→ Exercise goal
Exactly those lines from the one with "pen holder: none" through the end of the listing below must be returned, and nothing else.
Listed records section start
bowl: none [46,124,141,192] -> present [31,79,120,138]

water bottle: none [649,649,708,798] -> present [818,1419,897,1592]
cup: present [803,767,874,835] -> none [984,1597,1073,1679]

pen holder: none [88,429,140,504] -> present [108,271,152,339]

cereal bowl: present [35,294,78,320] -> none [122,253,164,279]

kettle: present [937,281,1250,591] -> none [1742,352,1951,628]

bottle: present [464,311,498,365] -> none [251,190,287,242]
Listed records section end
→ Written solution
pen holder: none [88,429,140,504] -> present [108,271,152,339]

cereal bowl: present [35,294,78,320] -> none [122,253,164,279]

kettle: present [937,281,1250,591] -> none [1742,352,1951,628]

bottle: present [464,311,498,365] -> none [251,190,287,242]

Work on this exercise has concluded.